_REQUISITI DEL COMPITO:_
Rispondi in base al testo sul saggio di Guia Soncini.
(a) Che passato ha Soncini oltre all'attività di saggista?
(b) Quali due nomi vengono citati per le televendite?
(c) Con quale espressione tra virgolette il testo definisce le piattaforme social?

_TESTO MOSTRATO:_
“The project finally is self-devouring”
(S. Sontag On Photography)
In questo saggio, Guia Soncini cerca di ricostruire e di dare una forma a quel materiale umano (tra desiderio e paura, istinto e riflessione) che spinge la società contemporanea a frequentare ed abusare dei social media. Da saggista con un passato da autrice televisiva, Soncini collega l’attuale esibizionismo da social ad un passato abbastanza recente di programmi televisivi e format italiani (da Amici a Uomini e Donne ai più recenti realities, dalle televendite di Mike Bongiorno a quelle di Giorgio Mastrota) che aleggiano su questo presente imperscrutabile come delle oscure predizioni. E personaggi iconici del cinema italiano degli anni Settanta, Ottanta da quelli interpretati da Vittorio Gassman del Sorpasso a Ugo Tognazzi, passando per il Sordi di Lo sceicco bianco ad un carattere (abbastanza e tristemente italico) di sbruffone e narcisista che anima il nostro immaginario collettivo e che fornisce un esempio ante litteram dell’italiano contemporaneo alla costante ricerca di un sé fittizio da esibire sui social. In questa ricostruzione i blog, Instagram e le altre piattaforme social diventano una specie di vetrina, uno “zoo di vetro” in cui mercifichiamo le nostre identità, siamo tutti “bottegai” di noi stessi, tra sponsor che permettono agli influencer (i bottegai più sapienti) di fare soldi mentre gli altri, poveri (poveri davvero) disgraziati, scimmiottano i loro idoli digitali tra like, cuoricini, faccine e messaggi di odio, in un mimetismo dove purtroppo si continua a distinguere il falso dall’originale (che di originale non ha più niente), il ricco dal povero, il raffinato dal cafone.

_DATI FORNITI:_

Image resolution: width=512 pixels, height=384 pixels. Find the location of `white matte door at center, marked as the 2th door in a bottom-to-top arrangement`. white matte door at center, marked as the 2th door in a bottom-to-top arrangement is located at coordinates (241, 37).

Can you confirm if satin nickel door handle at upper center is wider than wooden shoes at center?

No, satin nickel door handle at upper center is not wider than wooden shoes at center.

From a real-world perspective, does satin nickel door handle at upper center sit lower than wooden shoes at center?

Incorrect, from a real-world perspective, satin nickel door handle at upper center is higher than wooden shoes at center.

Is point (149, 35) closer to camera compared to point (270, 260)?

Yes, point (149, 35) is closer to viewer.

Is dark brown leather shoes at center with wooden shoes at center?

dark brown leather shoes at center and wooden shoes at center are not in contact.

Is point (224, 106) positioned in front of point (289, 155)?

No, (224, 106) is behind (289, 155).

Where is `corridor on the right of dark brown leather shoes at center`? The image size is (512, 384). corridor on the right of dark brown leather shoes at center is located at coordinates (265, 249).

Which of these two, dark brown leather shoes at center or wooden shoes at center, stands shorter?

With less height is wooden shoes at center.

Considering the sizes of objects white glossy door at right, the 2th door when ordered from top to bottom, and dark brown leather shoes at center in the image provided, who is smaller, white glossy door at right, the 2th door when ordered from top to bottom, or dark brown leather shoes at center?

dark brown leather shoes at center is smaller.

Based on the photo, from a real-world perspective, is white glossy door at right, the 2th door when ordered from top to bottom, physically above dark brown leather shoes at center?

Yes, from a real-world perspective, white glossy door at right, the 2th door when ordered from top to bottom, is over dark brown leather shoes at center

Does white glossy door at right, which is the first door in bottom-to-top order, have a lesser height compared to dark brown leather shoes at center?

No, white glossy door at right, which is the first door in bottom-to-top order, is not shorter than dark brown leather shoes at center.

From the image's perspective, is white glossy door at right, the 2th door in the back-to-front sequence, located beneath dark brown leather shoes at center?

_RISPOSTA COMPLETA:_
(a) Soncini ha un passato da autrice televisiva.
(b) Vengono citati Mike Bongiorno e Giorgio Mastrota.
(c) Il testo le definisce uno "zoo di vetro".